Forscher bei der Arbeit im Feld
Ein Team des Zentrums für Fisch- und Wildtiermedizin fängt einen Hirsch. Bilder: Zentrum für Fisch- und Wildtiermedizin

Fuchs bringt Erreger in die Städte

Auch der Erreger des Fuchsbandwurms ist eine Zoonose. Im Mittelland und im Jura sind zwischen 30 und 60 Prozent der Füchse Träger des Erregers. Nach wie vor gibt es beim Menschen mit bis zu 20 Fällen pro Jahr sehr wenige Neuansteckungen. «Doch mit dem Vordringen des Fuchses in städtische Lebensräume steigt auch die Zahl der erkrankten Menschen», weiss Mirjam Pewsner. Betroffene leiden unter tumorartigen Zysten in der Leber, welche das Organ schleichend zerstören.

Pewsners eigentliches Fachgebiet ist aber die bovine Tuberkulose, eine weltweit verbreitete Infektionskrankheit der Rinder. Sie befällt hauptsächlich die Lungen und wird über Tröpfchen, den Verzehr von ungenügend gekochtem Fleisch und den Konsum roher Milch auf den Menschen übertragen. Die Schweiz ist zwar seit 1960 von dieser Krankheit verschont geblieben, doch aus den Nachbarstaaten sind aktuelle Fälle bekannt, in welchen sich Rinder bei Wildtieren angesteckt haben. Umgeben von betroffenen Ländern engagiert sich die Schweiz im europäischen Projekt ERANET, dessen Ziel es ist, die Verbreitung der Tuberkulose bei Hirschen, Wildschweinen und Hausrindern zu überwachen. Auch Mirjam Pewsner ist für ihre Dissertation in die Erhebung involviert. In Zusammenarbeit mit Wildhütern und Jägern sammelt und analysiert sie Gewebeproben und Blut von Wildtieren; auch Hausrinder werden getestet. Vorläufiges Fazit der noch laufenden Untersuchung: «Es gibt bis jetzt keinen Hinweis einer Übertragung der Tuberkulose auf Hausrinder.»

Forscherin bei der Arbeit im Labor
Im Labor werden die Gewebeproben verarbeitet.

Wildtiere dienen als Bioindikatoren

Weniger für die Interaktion von Wildtieren mit dem Menschen als vielmehr mit ihrer Umwelt interessiert sich Adam Michel. Der angehende Doktorand untersucht schweizweit die Verbreitung der Babesiose bei Gämsen.
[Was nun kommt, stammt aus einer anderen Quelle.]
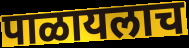
पाळायलाच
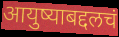
आयुष्याबद्दलचं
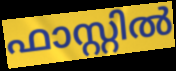
ഫാസ്റ്റിൽ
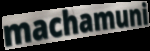
machamuni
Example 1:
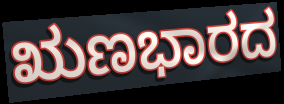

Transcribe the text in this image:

ಋಣಭಾರದ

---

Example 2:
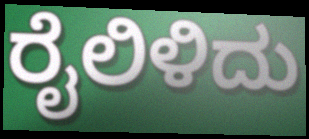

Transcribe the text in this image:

ರೈಲಿಳಿದು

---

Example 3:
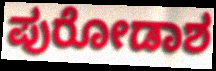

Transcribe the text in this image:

ಪುರೋಡಾಶ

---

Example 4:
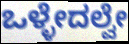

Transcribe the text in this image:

ಒಳ್ಳೇದಲ್ವೇ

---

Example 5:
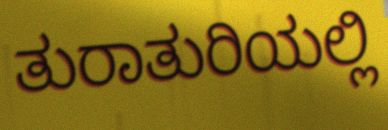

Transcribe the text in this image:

ತುರಾತುರಿಯಲ್ಲಿ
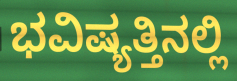
ಭವಿಷ್ಯತ್ತಿನಲ್ಲಿ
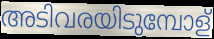
അടിവരയിടുമ്പോള്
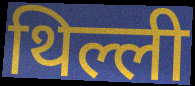
थिल्ली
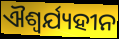
ଐଶ୍ୱର୍ଯ୍ୟହୀନ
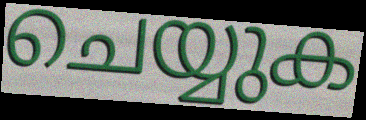
ചെയ്യുക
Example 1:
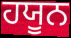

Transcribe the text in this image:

ਹਯੂਨ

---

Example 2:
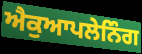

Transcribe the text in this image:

ਐਕੁਆਪਲੇਨਿੰਗ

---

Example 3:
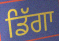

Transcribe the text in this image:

ਡਿੱਗਾ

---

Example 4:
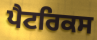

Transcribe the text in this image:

ਪੈਟਰਿਕਸ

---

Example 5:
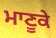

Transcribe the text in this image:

ਮਾਣੂਕੇ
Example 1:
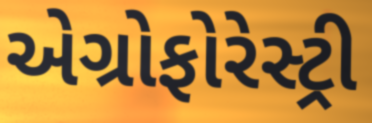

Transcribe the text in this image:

એગ્રોફોરેસ્ટ્રી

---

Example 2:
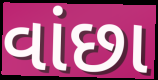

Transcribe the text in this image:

વાંછા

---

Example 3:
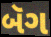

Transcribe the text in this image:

બૅગ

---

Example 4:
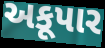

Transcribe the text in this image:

અકૂપાર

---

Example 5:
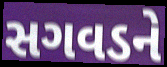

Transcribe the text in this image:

સગવડને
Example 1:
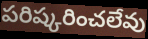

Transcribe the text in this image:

పరిష్కరించలేవు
Der erste in der Schweiz bekannte Fall der durch Zecken übertragenen Blutparasiten stammt aus dem Jahr 1965. «Vierzig Jahre hörte man anschliessend nichts mehr, bis 2005 und 2006 plötzlich fünf Todesfälle registriert wurden», berichtete Adam Michel in seinem Referat.
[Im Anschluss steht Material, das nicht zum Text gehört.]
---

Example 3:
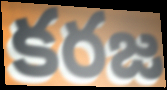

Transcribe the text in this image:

కరజ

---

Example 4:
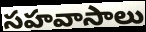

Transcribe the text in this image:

సహవాసాలు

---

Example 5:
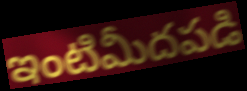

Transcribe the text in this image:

ఇంటిమీదపడి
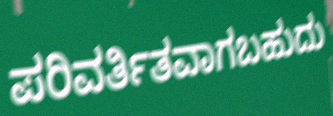
ಪರಿವರ್ತಿತವಾಗಬಹುದು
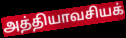
அத்தியாவசியக்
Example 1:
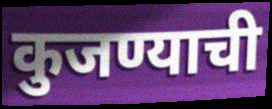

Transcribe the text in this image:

कुजण्याची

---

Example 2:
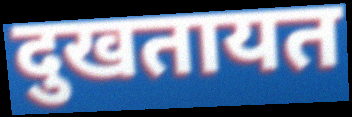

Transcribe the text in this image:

दुखतायत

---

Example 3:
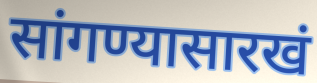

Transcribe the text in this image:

सांगण्यासारखं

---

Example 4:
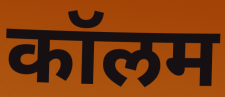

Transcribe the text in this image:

कॉलम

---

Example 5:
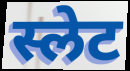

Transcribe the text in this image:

स्लेट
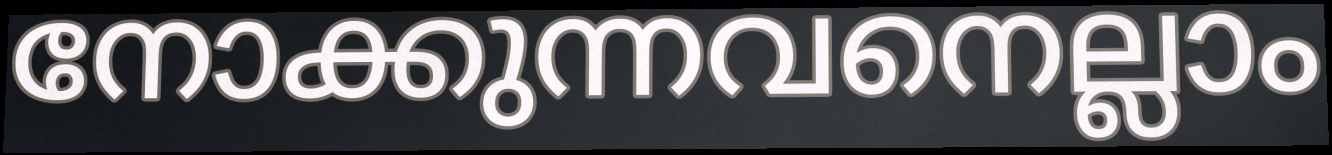
നോക്കുന്നവനെല്ലാം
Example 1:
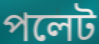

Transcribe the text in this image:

পলেট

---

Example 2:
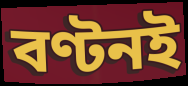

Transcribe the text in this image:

বণ্টনই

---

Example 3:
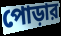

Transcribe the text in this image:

পোড়ার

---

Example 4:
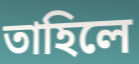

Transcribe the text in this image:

তাহিলে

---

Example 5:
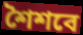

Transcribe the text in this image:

শৈশবে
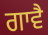
ਗਾਵੈ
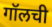
गॉलची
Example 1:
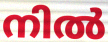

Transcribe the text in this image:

നിൽ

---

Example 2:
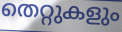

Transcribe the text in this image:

തെറ്റുകളും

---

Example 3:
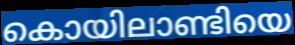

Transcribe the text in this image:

കൊയിലാണ്ടിയെ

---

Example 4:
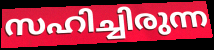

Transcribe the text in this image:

സഹിച്ചിരുന്ന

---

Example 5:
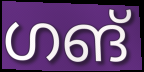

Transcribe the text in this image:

ഗങ്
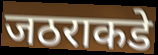
जठराकडे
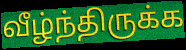
வீழ்ந்திருக்க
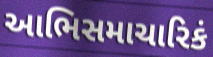
આભિસમાચારિકં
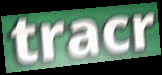
tracr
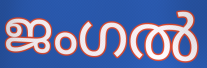
ജംഗൽ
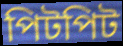
পিটপিট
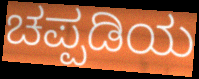
ಚಪ್ಪಡಿಯ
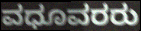
ವಧೂವರರು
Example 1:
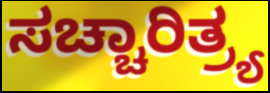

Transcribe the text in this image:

ಸಚ್ಚಾರಿತ್ರ್ಯ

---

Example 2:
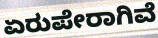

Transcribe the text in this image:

ಏರುಪೇರಾಗಿವೆ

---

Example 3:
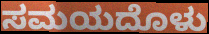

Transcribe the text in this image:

ಸಮಯದೊಳು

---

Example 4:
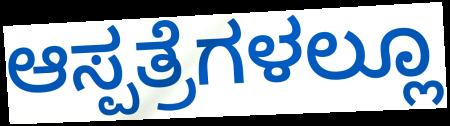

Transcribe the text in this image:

ಆಸ್ಪತ್ರೆಗಳಲ್ಲೂ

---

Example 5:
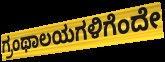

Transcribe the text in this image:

ಗ್ರಂಥಾಲಯಗಳಿಗೆಂದೇ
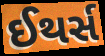
ઈથર્સ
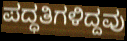
ಪದ್ಧತಿಗಳಿದ್ದವು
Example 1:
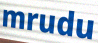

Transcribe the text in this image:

mrudu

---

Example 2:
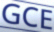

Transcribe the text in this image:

GCE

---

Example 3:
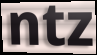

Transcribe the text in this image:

ntz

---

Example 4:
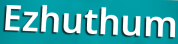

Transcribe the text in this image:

Ezhuthum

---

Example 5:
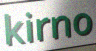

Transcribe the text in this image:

kirno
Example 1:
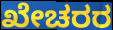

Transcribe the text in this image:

ಖೇಚರರ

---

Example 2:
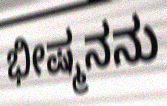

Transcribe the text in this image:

ಭೀಷ್ಮನನು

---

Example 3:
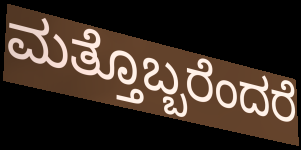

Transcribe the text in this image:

ಮತ್ತೊಬ್ಬರೆಂದರೆ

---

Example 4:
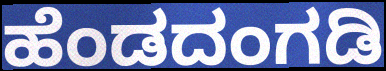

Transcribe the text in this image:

ಹೆಂಡದಂಗಡಿ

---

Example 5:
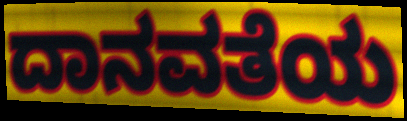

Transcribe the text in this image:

ದಾನವತೆಯ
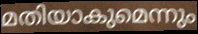
മതിയാകുമെന്നും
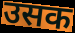
उसक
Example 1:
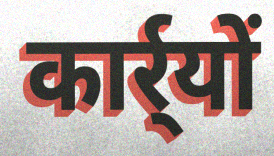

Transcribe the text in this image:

कार्र्यों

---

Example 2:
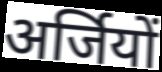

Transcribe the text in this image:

अर्जियों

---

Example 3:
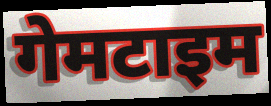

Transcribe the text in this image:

गेमटाइम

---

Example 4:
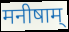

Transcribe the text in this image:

मनीषाम्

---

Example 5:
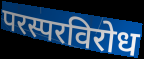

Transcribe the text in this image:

परस्परविरोध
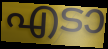
എടാ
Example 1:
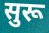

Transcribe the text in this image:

सुरू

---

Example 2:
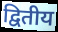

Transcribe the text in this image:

द्वितीय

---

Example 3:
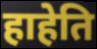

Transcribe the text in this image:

हाहेति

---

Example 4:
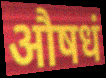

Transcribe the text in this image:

औषधं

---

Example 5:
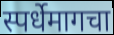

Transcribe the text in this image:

स्पर्धेमागचा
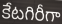
కేటగిరీగా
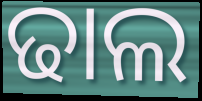
ଢାଲ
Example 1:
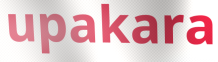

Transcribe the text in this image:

upakara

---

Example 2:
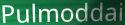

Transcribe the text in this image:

Pulmoddai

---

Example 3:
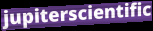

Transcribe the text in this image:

jupiterscientific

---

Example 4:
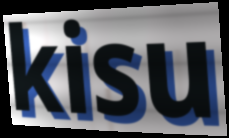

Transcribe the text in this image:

kisu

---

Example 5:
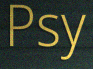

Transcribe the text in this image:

Psy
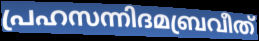
പ്രഹസന്നിദമബ്രവീത്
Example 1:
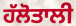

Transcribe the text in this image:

ਹੱਲੋਤਾਲੀ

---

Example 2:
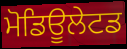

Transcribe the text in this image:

ਮੋਡਿਊਲੇਟਡ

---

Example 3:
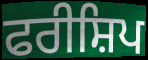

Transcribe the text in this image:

ਫਰੀਸ਼ਿਪ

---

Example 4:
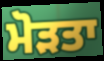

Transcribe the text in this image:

ਮੋੜਤਾ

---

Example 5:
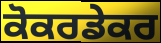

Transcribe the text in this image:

ਕੋਕਰਡੇਕਰ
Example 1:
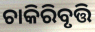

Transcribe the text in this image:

Untersuchungen zeigten, dass der Erreger Babesia capreoli auch bei gesunden Rehen vorkommt, und zwar bedeutend häufiger als bei Gämsen. Zudem sind Rehe auch viel häufiger von Zecken befallen. Sowohl die Infektion mit dem Krankheitserreger als auch der Befall mit Zecken seien vermehrt bei Tieren zu beobachten, die in tieferen Lagen leben», so der veterinärmedizinische Student weiter. Grundsätzlich sind Gämsen im Vergleich zu Rehen vor allem in höheren Lagen beheimatet. Folglich könnte das Auftreten der Krankheit bei Gämsen ein Effekt der Klimaerwärmung sein: «Die wärmeren Temperaturen führen möglicherweise zu einer grösseren Überschneidung der Lebensräume von Zecken, Rehen und Gämsen in den Alpen.» Der Gesundheitszustand freilebender Wildtiere wie der Gämse kann durch Veränderungen ihrer Umwelt – beispielsweise infolge des Klimawandels – beeinflusst werden. Die Wildtiergesundheit gilt folglich als Indikator der Umweltqualität.